The Church of England was left reeling yesterday after a vicar admitted to his flock he was actually descended from penguins. The news has sent shock ways across the church and the Archbishop of Canterbury is said to be mortified.
Donald Crewston, vicar in the parish of Middlesom in Devon, made the shocking announcement on Sunday to his congregation at the church he administers, St Thomas the Apostle.
Horrified parishioners claim the news came as a surprise with some now questioning their faith.
Some are now boycotting the church with others claiming they may convert to Catholicism, Islam or maybe consider abandoning religion altogether.
According to Doris Faulkner, who has been attending Crewston's services for over twenty year's, claims that he readily admitted that his great great grandfather was actually quarter penguin and that as a consequence he could no longer preach that man was made wholly in the image of God.
"He just stood there and announced that he had penguin blood running through his veins and that he had been living a lie. He said he would understand if some of us would no longer wish to attend his services but promised us that he was still a Christian and believed that God would not judge him."
Today the church of St Thomas was swarmed with the world's press with television news crews from as far away as Japan, America and Tiverton camped outside the church waiting to grab an exclusive interview with the clergyman.
In a statement that was read by the church's verger Tim Picket, written by Crewston, the vicar admitted he was descended from penguins.

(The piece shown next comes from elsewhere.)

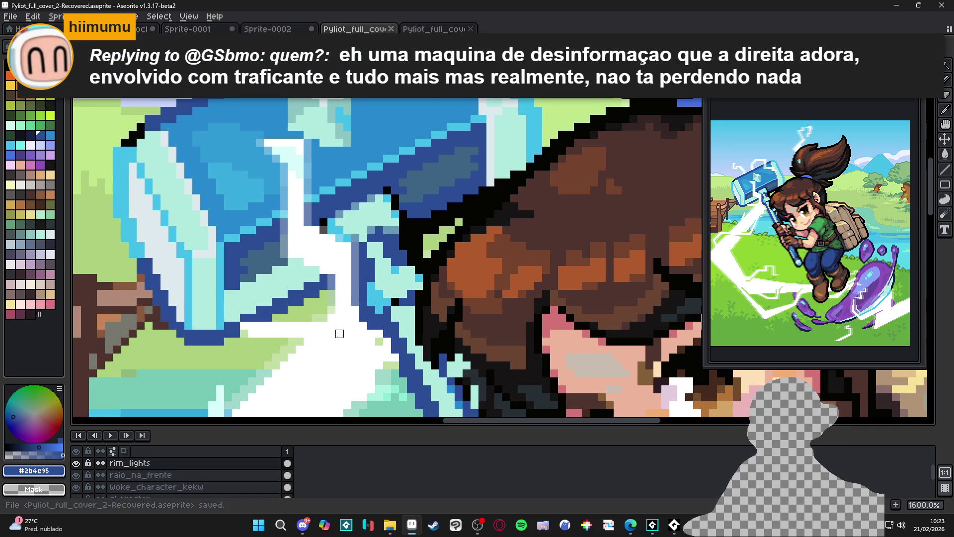
- Filter the Steam library to Aseprite [beta], view its page, then minimize Steam
click(433, 525)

"I readily admit that I am part penguin. I know I have let the church down and maybe many people are surprised however the clues were there; my webbed feet, fondness for raw fish, the fact that I nestle an egg between my legs and my winter migrations to the South Pole."
Attribution: This submission is based on an article I read in 1987 in the Lympstone Gazette which detailed the story of Reverend Harold Squires who announced that he was part puffin. The news was originally broken with the headline "Church of England Shocker: Reverend Admits He is Descended From Puffins!"